**WRITTEN REQUEST:**
In the seminar listing below, in what domain was data collected for the talk on dialogue error correction?

[BEGIN TEXT EXTRACT]

SRI Speech Technology and Research Laboratory

Seminar Series

2002 Seminars


Speaker: Marco Orlandi, SRI
Time: Tue Oct 15, 2002. 3:00 PM. (Note unusual time)
Venue: EJ 124
Title: Dialogue Error Correction in Automatic Speech Recognition

Abstract:

Current recognition systems usually show a rather static and rigid behavior regarding recognition errors. Human-machine interaction is often led to the same recognition error. This talk would focus on methods to adapt the recognizer using the error feedback.

We collected data in the spoken address recognition domain and studied how users try to correct recognition errors during interaction with the machine. We developed recognition grammars to match their error-correcting behavior and propose a more natural way to interact in the presence of errors.

Furthermore, when an error happened, we attempted to use information from the error to remove the wrong hypothesis and all its semantic equivalents from the list of allowable hypotheses. We then incorporated these constraints in a new recognition grammar applied in a rescoring phase.

Preliminary experimental results using these method show a significant reduction in the number of dialog turns to get a given error rate.

This is joint work with Christopher Culy and Horacio Franco.


Speaker: Arun C. Surendran, Bell Labs
Time: Wed Oct 9, 2002. 11:00 AM. (Note unusual time)
Venue: EJ 124
Title: Robust and Efficient Adaptation of Hidden Markov Models: A Bayesian Approach

Abstract:

A common problem in machine learning is one of mismatch between training and testing data. Specifically in speech recognition, statistical models that are learned in one environment (e.g. a quiet office room or a speaker independent model) need to be adapted to new environments (e.g. noisy airport, new speaker) to improve performance. Adaptation techniques normally derive point estimates of unknown parameters that are supposed to bridge this gap in learning. These approaches face shortcoming in terms of accuracy and flexibility of the model, accuracy in estimating the parameters, and efficiency of data usage. Some of these problems, like estimation errors, are prominent when the data available is limited, while others, like modeling inflexibility, manifest when the amount of data available is large.

In this talk, I will present a unified framework called Structural Bayesian Prediction (SBP) to address these problems. Instead of estimating parameters and blindly treating them as true values, the technique explicitly takes into account uncertainties associated with them to create predictive densities in the decision rule. Further, by using hierarchical techniques to estimate the prior densities, it makes efficient use of data. Also, by using a hierarchical Bayesian approach to smartly exploit relationships between different spectral features, SBP improves the quality of learning for those features that are noisier and hence more difficult to learn. The approaches developed in this talk are applicable to many other techniques and problems.

I will present experiments to effectively demonstrate the strength of SBP compared to earlier techniques.


Speaker: Barbara Peskin, ICSI
Time: Wed Oct 2, 2002. 12:00 noon. (Note unusual time)

[END TEXT EXTRACT]
[BEGIN DATASET CONTENT]

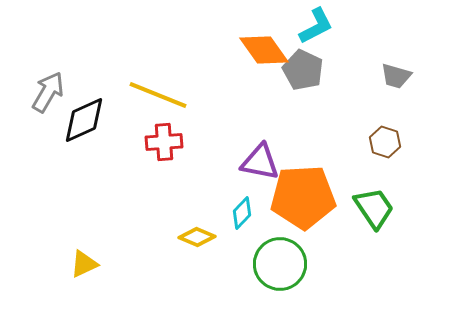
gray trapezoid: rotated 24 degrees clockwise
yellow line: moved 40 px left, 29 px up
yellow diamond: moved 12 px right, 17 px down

[END DATASET CONTENT]

**SOLUTION TO THIS EXERCISE:**
The spoken address recognition domain.